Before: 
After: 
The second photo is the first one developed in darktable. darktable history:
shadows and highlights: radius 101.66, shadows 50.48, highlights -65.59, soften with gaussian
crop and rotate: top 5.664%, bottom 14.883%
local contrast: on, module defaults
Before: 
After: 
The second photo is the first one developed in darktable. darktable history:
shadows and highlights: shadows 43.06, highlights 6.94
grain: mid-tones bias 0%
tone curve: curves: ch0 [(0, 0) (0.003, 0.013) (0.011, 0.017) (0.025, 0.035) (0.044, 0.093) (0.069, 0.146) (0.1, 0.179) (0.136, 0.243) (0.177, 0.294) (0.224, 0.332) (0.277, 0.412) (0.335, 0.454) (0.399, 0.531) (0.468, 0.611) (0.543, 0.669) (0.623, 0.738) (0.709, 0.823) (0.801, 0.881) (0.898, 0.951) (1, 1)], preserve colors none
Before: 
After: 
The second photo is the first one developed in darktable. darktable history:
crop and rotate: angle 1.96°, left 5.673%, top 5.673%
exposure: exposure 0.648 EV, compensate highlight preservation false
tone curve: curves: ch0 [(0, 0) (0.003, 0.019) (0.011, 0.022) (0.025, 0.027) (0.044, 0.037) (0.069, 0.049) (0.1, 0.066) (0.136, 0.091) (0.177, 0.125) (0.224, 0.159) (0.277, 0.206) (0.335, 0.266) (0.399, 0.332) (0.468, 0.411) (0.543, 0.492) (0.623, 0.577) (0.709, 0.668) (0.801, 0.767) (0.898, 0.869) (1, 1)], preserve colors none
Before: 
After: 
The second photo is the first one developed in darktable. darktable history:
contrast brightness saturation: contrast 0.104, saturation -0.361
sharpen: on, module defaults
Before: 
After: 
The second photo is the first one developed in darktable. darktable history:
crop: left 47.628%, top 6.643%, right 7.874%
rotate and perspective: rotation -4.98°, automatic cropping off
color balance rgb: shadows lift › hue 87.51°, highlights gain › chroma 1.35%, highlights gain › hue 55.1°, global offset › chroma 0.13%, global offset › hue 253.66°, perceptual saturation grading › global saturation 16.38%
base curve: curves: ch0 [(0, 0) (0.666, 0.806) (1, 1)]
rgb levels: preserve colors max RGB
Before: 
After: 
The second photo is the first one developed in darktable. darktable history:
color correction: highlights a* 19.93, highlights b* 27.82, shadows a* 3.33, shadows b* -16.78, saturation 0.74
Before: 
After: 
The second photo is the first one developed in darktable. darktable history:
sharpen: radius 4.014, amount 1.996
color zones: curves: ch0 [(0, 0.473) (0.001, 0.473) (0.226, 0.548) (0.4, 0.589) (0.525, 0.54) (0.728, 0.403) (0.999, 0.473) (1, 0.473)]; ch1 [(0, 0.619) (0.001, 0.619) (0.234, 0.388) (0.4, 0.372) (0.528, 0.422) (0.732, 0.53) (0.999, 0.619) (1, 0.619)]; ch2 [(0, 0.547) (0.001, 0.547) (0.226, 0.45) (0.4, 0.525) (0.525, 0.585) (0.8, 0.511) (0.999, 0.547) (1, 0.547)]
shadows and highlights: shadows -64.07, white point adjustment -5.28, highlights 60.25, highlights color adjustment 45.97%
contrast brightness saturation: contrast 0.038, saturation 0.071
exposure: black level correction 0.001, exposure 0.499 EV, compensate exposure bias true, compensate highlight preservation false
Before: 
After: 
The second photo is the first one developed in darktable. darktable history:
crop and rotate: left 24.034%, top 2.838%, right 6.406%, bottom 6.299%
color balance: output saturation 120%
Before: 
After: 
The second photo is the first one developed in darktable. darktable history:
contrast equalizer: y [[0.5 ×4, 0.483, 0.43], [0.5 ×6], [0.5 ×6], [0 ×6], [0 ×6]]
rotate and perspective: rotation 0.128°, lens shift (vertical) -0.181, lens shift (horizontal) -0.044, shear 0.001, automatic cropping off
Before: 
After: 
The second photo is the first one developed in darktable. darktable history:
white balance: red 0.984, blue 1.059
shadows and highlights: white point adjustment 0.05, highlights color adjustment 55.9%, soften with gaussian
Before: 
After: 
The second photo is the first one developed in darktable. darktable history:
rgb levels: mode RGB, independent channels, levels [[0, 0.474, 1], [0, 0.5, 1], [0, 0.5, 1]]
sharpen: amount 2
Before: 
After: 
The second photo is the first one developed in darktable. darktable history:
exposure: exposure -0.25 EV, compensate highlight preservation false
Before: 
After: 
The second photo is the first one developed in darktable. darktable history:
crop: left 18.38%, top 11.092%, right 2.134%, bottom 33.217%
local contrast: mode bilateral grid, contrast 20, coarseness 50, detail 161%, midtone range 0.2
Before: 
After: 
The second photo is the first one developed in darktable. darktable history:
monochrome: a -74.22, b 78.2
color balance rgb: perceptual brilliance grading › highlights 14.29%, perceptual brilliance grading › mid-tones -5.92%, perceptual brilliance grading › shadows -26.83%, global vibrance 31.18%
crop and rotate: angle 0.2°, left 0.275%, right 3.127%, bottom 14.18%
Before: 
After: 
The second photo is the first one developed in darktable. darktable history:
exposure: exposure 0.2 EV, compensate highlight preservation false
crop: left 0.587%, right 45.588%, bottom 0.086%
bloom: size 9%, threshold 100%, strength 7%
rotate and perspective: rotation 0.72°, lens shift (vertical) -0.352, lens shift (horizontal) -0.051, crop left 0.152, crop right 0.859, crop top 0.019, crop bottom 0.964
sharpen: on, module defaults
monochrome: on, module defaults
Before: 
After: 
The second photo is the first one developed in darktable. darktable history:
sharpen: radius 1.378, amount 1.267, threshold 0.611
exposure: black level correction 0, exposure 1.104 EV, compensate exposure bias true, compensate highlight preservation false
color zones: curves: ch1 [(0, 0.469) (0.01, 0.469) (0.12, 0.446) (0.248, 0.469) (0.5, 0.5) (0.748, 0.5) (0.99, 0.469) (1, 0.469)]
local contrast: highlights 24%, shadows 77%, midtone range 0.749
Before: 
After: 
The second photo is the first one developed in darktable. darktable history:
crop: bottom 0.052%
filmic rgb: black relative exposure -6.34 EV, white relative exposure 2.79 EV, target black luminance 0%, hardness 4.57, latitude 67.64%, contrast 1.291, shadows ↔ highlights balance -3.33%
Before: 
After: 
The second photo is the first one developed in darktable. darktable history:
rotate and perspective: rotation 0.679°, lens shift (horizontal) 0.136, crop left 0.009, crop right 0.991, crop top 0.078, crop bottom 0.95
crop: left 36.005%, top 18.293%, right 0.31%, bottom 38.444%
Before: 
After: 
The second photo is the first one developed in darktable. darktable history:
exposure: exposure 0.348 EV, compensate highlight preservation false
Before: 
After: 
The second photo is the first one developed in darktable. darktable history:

■ Aufgabenziel ■
Bearbeite die Daten oben bitte so, dass „Before“ überall durch „Vorher“ ersetzt wird und alles Übrige unverändert bleibt.

■ Antwort ■
Vorher: 
After: 
The second photo is the first one developed in darktable. darktable history:
shadows and highlights: radius 101.66, shadows 50.48, highlights -65.59, soften with gaussian
crop and rotate: top 5.664%, bottom 14.883%
local contrast: on, module defaults
Vorher: 
After: 
The second photo is the first one developed in darktable. darktable history:
shadows and highlights: shadows 43.06, highlights 6.94
grain: mid-tones bias 0%
tone curve: curves: ch0 [(0, 0) (0.003, 0.013) (0.011, 0.017) (0.025, 0.035) (0.044, 0.093) (0.069, 0.146) (0.1, 0.179) (0.136, 0.243) (0.177, 0.294) (0.224, 0.332) (0.277, 0.412) (0.335, 0.454) (0.399, 0.531) (0.468, 0.611) (0.543, 0.669) (0.623, 0.738) (0.709, 0.823) (0.801, 0.881) (0.898, 0.951) (1, 1)], preserve colors none
Vorher: 
After: 
The second photo is the first one developed in darktable. darktable history:
crop and rotate: angle 1.96°, left 5.673%, top 5.673%
exposure: exposure 0.648 EV, compensate highlight preservation false
tone curve: curves: ch0 [(0, 0) (0.003, 0.019) (0.011, 0.022) (0.025, 0.027) (0.044, 0.037) (0.069, 0.049) (0.1, 0.066) (0.136, 0.091) (0.177, 0.125) (0.224, 0.159) (0.277, 0.206) (0.335, 0.266) (0.399, 0.332) (0.468, 0.411) (0.543, 0.492) (0.623, 0.577) (0.709, 0.668) (0.801, 0.767) (0.898, 0.869) (1, 1)], preserve colors none
Vorher: 
After: 
The second photo is the first one developed in darktable. darktable history:
contrast brightness saturation: contrast 0.104, saturation -0.361
sharpen: on, module defaults
Vorher: 
After: 
The second photo is the first one developed in darktable. darktable history:
crop: left 47.628%, top 6.643%, right 7.874%
rotate and perspective: rotation -4.98°, automatic cropping off
color balance rgb: shadows lift › hue 87.51°, highlights gain › chroma 1.35%, highlights gain › hue 55.1°, global offset › chroma 0.13%, global offset › hue 253.66°, perceptual saturation grading › global saturation 16.38%
base curve: curves: ch0 [(0, 0) (0.666, 0.806) (1, 1)]
rgb levels: preserve colors max RGB
Vorher: 
After: 
The second photo is the first one developed in darktable. darktable history:
color correction: highlights a* 19.93, highlights b* 27.82, shadows a* 3.33, shadows b* -16.78, saturation 0.74
Vorher: 
After: 
The second photo is the first one developed in darktable. darktable history:
sharpen: radius 4.014, amount 1.996
color zones: curves: ch0 [(0, 0.473) (0.001, 0.473) (0.226, 0.548) (0.4, 0.589) (0.525, 0.54) (0.728, 0.403) (0.999, 0.473) (1, 0.473)]; ch1 [(0, 0.619) (0.001, 0.619) (0.234, 0.388) (0.4, 0.372) (0.528, 0.422) (0.732, 0.53) (0.999, 0.619) (1, 0.619)]; ch2 [(0, 0.547) (0.001, 0.547) (0.226, 0.45) (0.4, 0.525) (0.525, 0.585) (0.8, 0.511) (0.999, 0.547) (1, 0.547)]
shadows and highlights: shadows -64.07, white point adjustment -5.28, highlights 60.25, highlights color adjustment 45.97%
contrast brightness saturation: contrast 0.038, saturation 0.071
exposure: black level correction 0.001, exposure 0.499 EV, compensate exposure bias true, compensate highlight preservation false
Vorher: 
After: 
The second photo is the first one developed in darktable. darktable history:
crop and rotate: left 24.034%, top 2.838%, right 6.406%, bottom 6.299%
color balance: output saturation 120%
Vorher: 
After: 
The second photo is the first one developed in darktable. darktable history:
contrast equalizer: y [[0.5 ×4, 0.483, 0.43], [0.5 ×6], [0.5 ×6], [0 ×6], [0 ×6]]
rotate and perspective: rotation 0.128°, lens shift (vertical) -0.181, lens shift (horizontal) -0.044, shear 0.001, automatic cropping off
Vorher: 
After: 
The second photo is the first one developed in darktable. darktable history:
white balance: red 0.984, blue 1.059
shadows and highlights: white point adjustment 0.05, highlights color adjustment 55.9%, soften with gaussian
Vorher: 
After: 
The second photo is the first one developed in darktable. darktable history:
rgb levels: mode RGB, independent channels, levels [[0, 0.474, 1], [0, 0.5, 1], [0, 0.5, 1]]
sharpen: amount 2
Vorher: 
After: 
The second photo is the first one developed in darktable. darktable history:
exposure: exposure -0.25 EV, compensate highlight preservation false
Vorher: 
After: 
The second photo is the first one developed in darktable. darktable history:
crop: left 18.38%, top 11.092%, right 2.134%, bottom 33.217%
local contrast: mode bilateral grid, contrast 20, coarseness 50, detail 161%, midtone range 0.2
Vorher: 
After: 
The second photo is the first one developed in darktable. darktable history:
monochrome: a -74.22, b 78.2
color balance rgb: perceptual brilliance grading › highlights 14.29%, perceptual brilliance grading › mid-tones -5.92%, perceptual brilliance grading › shadows -26.83%, global vibrance 31.18%
crop and rotate: angle 0.2°, left 0.275%, right 3.127%, bottom 14.18%
Vorher: 
After: 
The second photo is the first one developed in darktable. darktable history:
exposure: exposure 0.2 EV, compensate highlight preservation false
crop: left 0.587%, right 45.588%, bottom 0.086%
bloom: size 9%, threshold 100%, strength 7%
rotate and perspective: rotation 0.72°, lens shift (vertical) -0.352, lens shift (horizontal) -0.051, crop left 0.152, crop right 0.859, crop top 0.019, crop bottom 0.964
sharpen: on, module defaults
monochrome: on, module defaults
Vorher: 
After: 
The second photo is the first one developed in darktable. darktable history:
sharpen: radius 1.378, amount 1.267, threshold 0.611
exposure: black level correction 0, exposure 1.104 EV, compensate exposure bias true, compensate highlight preservation false
color zones: curves: ch1 [(0, 0.469) (0.01, 0.469) (0.12, 0.446) (0.248, 0.469) (0.5, 0.5) (0.748, 0.5) (0.99, 0.469) (1, 0.469)]
local contrast: highlights 24%, shadows 77%, midtone range 0.749
Vorher: 
After: 
The second photo is the first one developed in darktable. darktable history:
crop: bottom 0.052%
filmic rgb: black relative exposure -6.34 EV, white relative exposure 2.79 EV, target black luminance 0%, hardness 4.57, latitude 67.64%, contrast 1.291, shadows ↔ highlights balance -3.33%
Vorher: 
After: 
The second photo is the first one developed in darktable. darktable history:
rotate and perspective: rotation 0.679°, lens shift (horizontal) 0.136, crop left 0.009, crop right 0.991, crop top 0.078, crop bottom 0.95
crop: left 36.005%, top 18.293%, right 0.31%, bottom 38.444%
Vorher: 
After: 
The second photo is the first one developed in darktable. darktable history:
exposure: exposure 0.348 EV, compensate highlight preservation false
Vorher: 
After: 
The second photo is the first one developed in darktable. darktable history:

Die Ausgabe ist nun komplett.